Liu, the New York City comptroller, who oversees the funds, acknowledged this issue during a question-and-answer session earlier this month at The Economist's Buttonwood Gathering in Manhattan. In response to a question about whether he would reduce the rate, Liu said, "That's quite a question," adding, "You asked a hot question." He said, "there's a movement to reduce this long-term rate of return," but did not say whether he would support such a step.

"The challenge for us as a municipality is that it would be a tremendous hit to our annual budget," he said. "Just lowering it half a percentage point...would introduce a strain of several hundred million dollars a year into our service budget."

Novy-Marx thinks even 7.5 percent is too high. "I think they should be using something quite a bit lower than that," he said. New York state, for its part, announced in September that it would reduce its expected rate of return from 8 to 7.5 percent. "In today's investment environment, the actuary thought it was best to lower the assumption rate by half a percent," Dennis Tompkins, a spokesperson for state comptroller Thomas DiNapoli told HuffPost. "In light of changing markets and volatility, it was a good time to lower it down."

When Sharon Lee, spokesperson for New York City comptroller Liu, was informed that the liability would increase by about $9 billion if the rate were reduced half a percentage point, she expressed surprise. But after repeated requests from HuffPost, the city comptroller's office would not produce a calculation to challenge Novy-Marx's figure and directed requests to Robert North, the city's chief actuary.

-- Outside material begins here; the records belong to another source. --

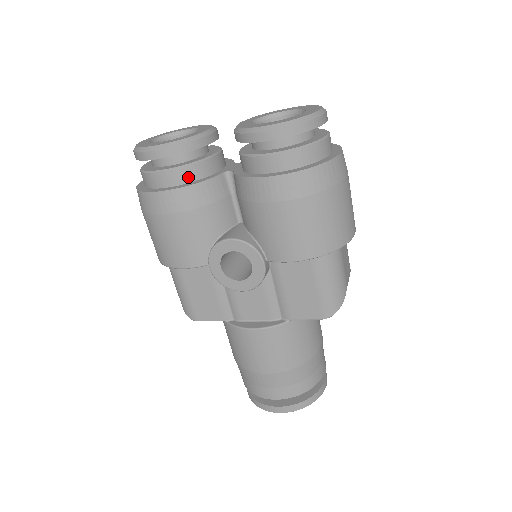
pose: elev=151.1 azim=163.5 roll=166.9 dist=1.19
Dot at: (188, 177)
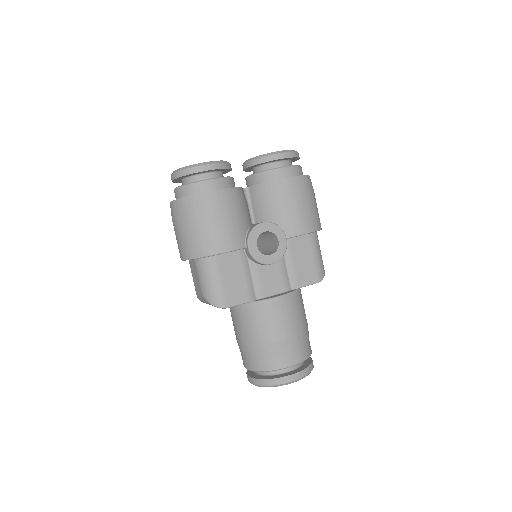
Dot at: (228, 185)
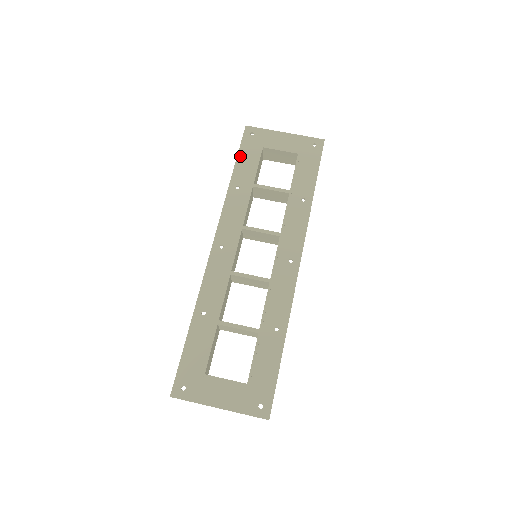
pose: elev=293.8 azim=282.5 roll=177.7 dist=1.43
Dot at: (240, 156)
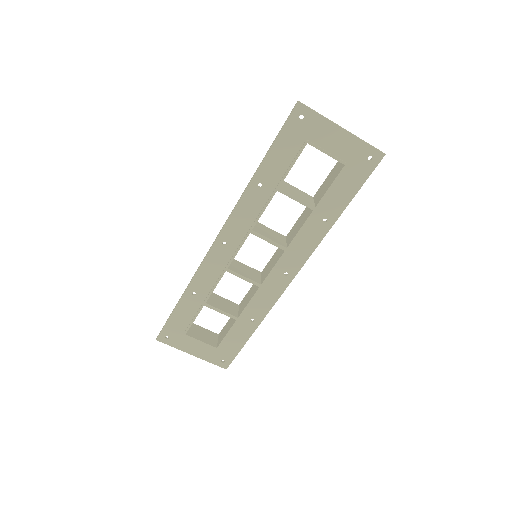
Dot at: (276, 146)
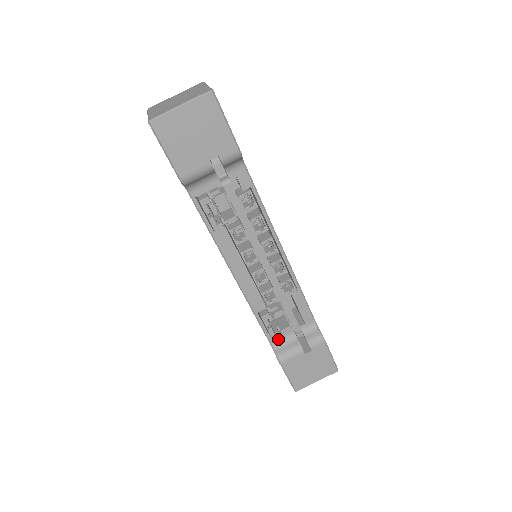
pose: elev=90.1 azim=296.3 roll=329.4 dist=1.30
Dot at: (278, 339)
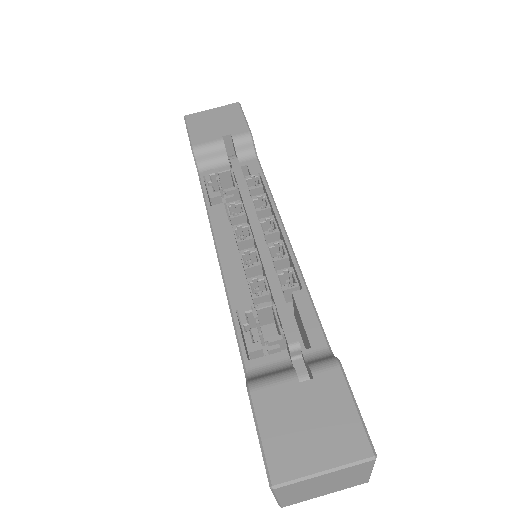
Dot at: (260, 367)
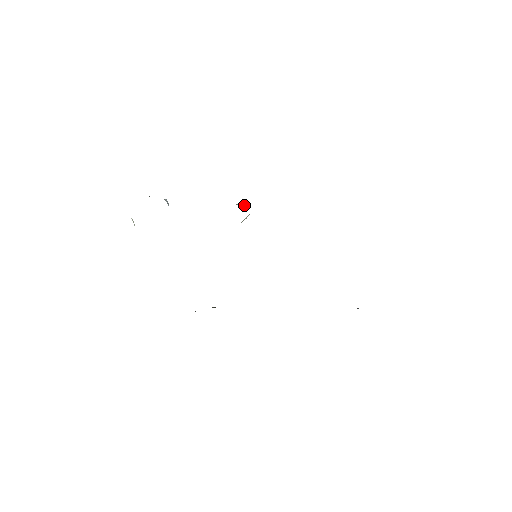
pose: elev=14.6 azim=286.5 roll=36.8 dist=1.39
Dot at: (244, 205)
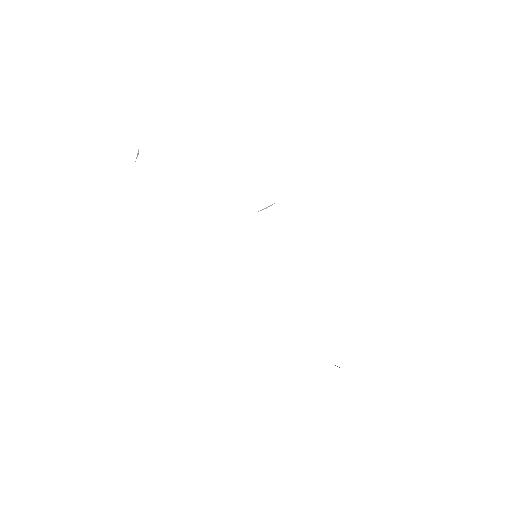
Dot at: occluded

North said he will make a complete review of all the pension assumptions and methods in the next year.

If pension funds' assets do in fact yield 8 percent, then this potentially increased liability won't be an issue. And as Liu noted last week, the funds' investments are long-term, so a couple bad years shouldn't matter. The 8 percent figure is not supposed to represent a single year's returns but rather a smoothed-out picture of annual returns over the course of decades.

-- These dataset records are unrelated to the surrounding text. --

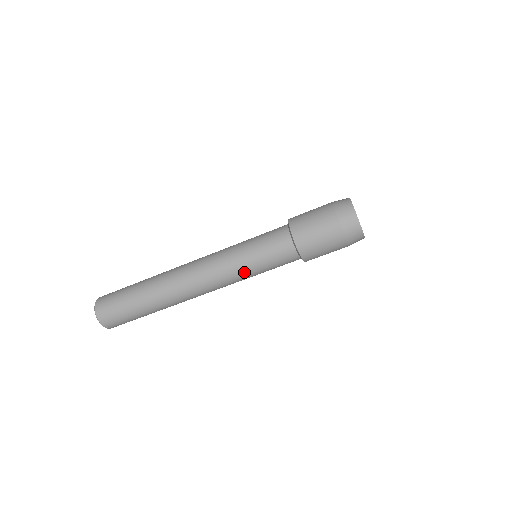
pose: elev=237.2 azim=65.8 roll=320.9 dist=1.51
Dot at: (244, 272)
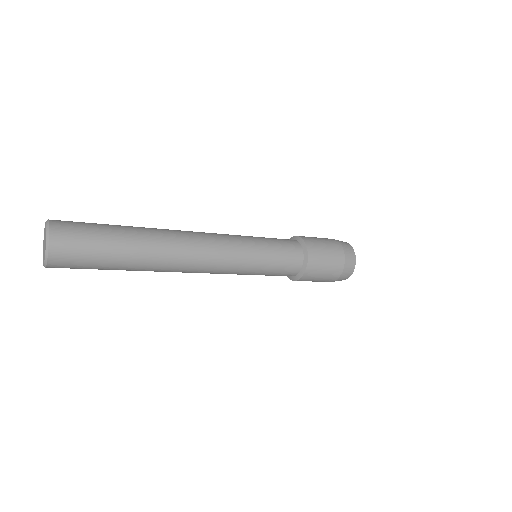
Dot at: (243, 274)
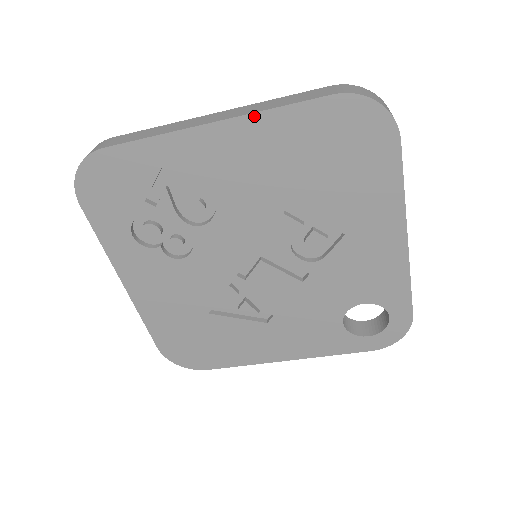
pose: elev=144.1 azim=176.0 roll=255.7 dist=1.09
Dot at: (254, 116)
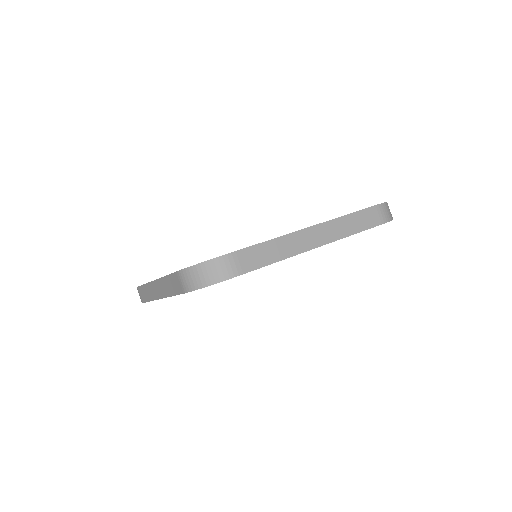
Dot at: occluded
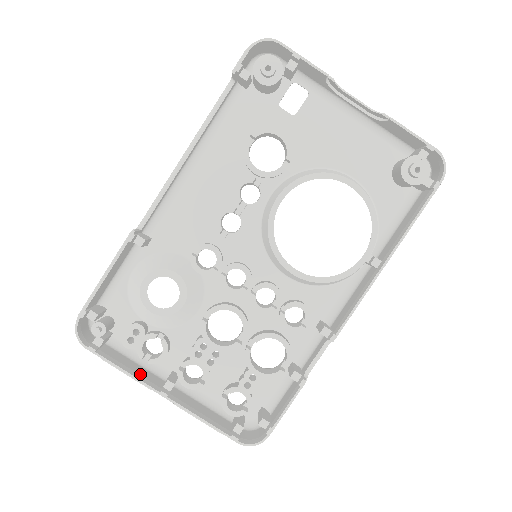
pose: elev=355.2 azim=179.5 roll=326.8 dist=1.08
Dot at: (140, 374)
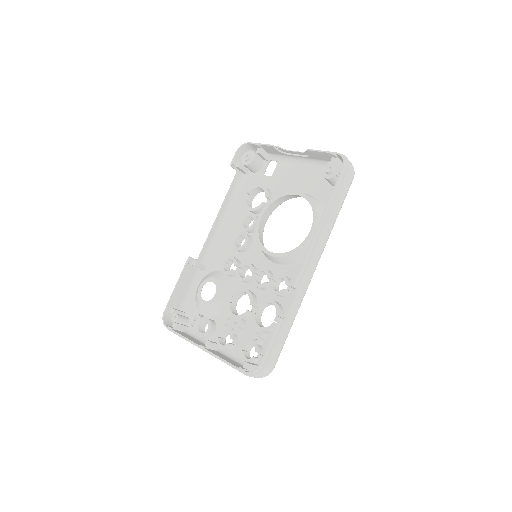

During the past 20 years, the Dow has climbed about 359 percent. During the past 10 years, though, it's increased only about 5 percent. The S&P 500, during that time, dropped about 13 percent.

"We don't react to one year," Tompkins, the DiNapoli spokesperson, said. "We look at long-term prospects and we try to measure that way."

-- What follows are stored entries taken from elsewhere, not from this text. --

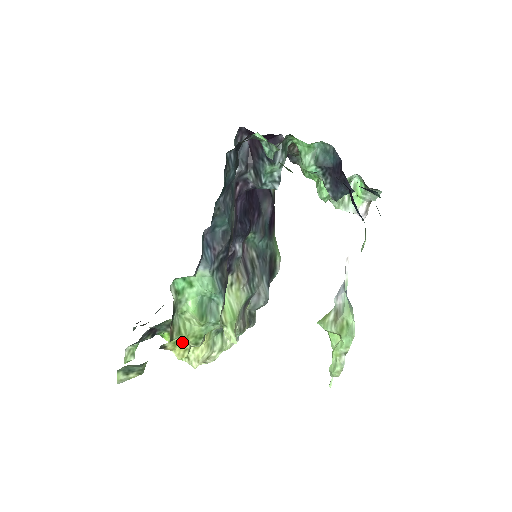
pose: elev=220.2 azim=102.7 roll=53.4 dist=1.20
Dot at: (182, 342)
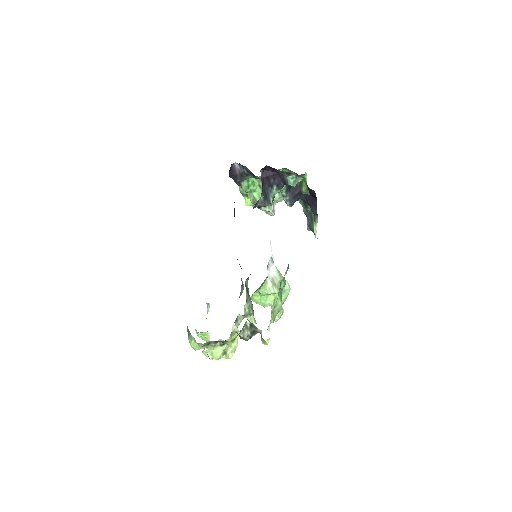
Dot at: occluded
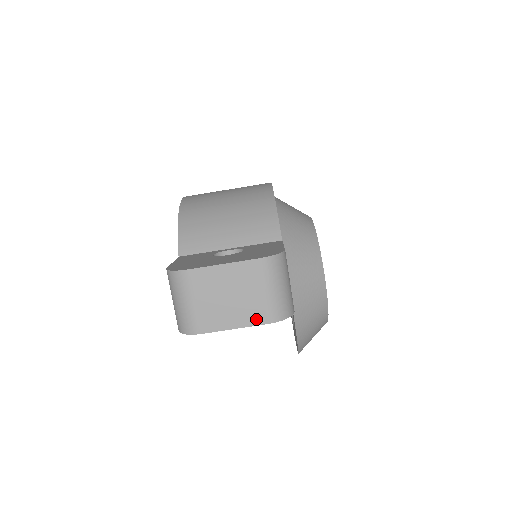
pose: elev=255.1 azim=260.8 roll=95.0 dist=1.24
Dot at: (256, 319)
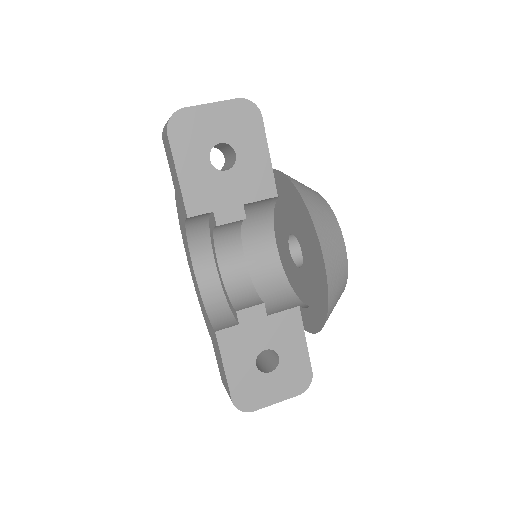
Dot at: (227, 101)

"Public pension plans are long-term investments," Kreisberg, of AFSCME, said. "And that's the beauty of them."

Liu summarized the debate concisely: "Lots of people say, if you look at the last eight years, the last 10 years, how can you possibly expect an 8 percent annual rate of return on assets?" he said last week. "Others would say that, well, the duration of these pension liabilities are very long. They last for decades. And so if you look at the last 30 or 40 years, is 8 percent that far off from the annual average?"